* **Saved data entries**
◇ ◇ ◇ ◇ ◇ ◇ ◇

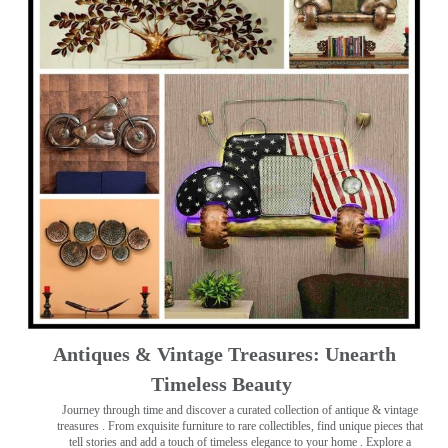
Antiques & Vintage Treasures: Unearth
Timeless Beauty ️
Journey through time and discover a curated collection of antique & vintage
treasures
. From exquisite furniture to rare collectibles, find unique pieces that
tell stories and add a touch of timeless elegance to your home . Explore a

◇ ◇ ◇ ◇ ◇ ◇ ◇

* **PROMPT**
Find the line that contains "Timeless Beauty ️". Write out that line and every line after it through the end of the data, exactly, and nothing else.

* **EXPECTED ANSWER**
Timeless Beauty ️
Journey through time and discover a curated collection of antique & vintage
treasures
. From exquisite furniture to rare collectibles, find unique pieces that
tell stories and add a touch of timeless elegance to your home . Explore a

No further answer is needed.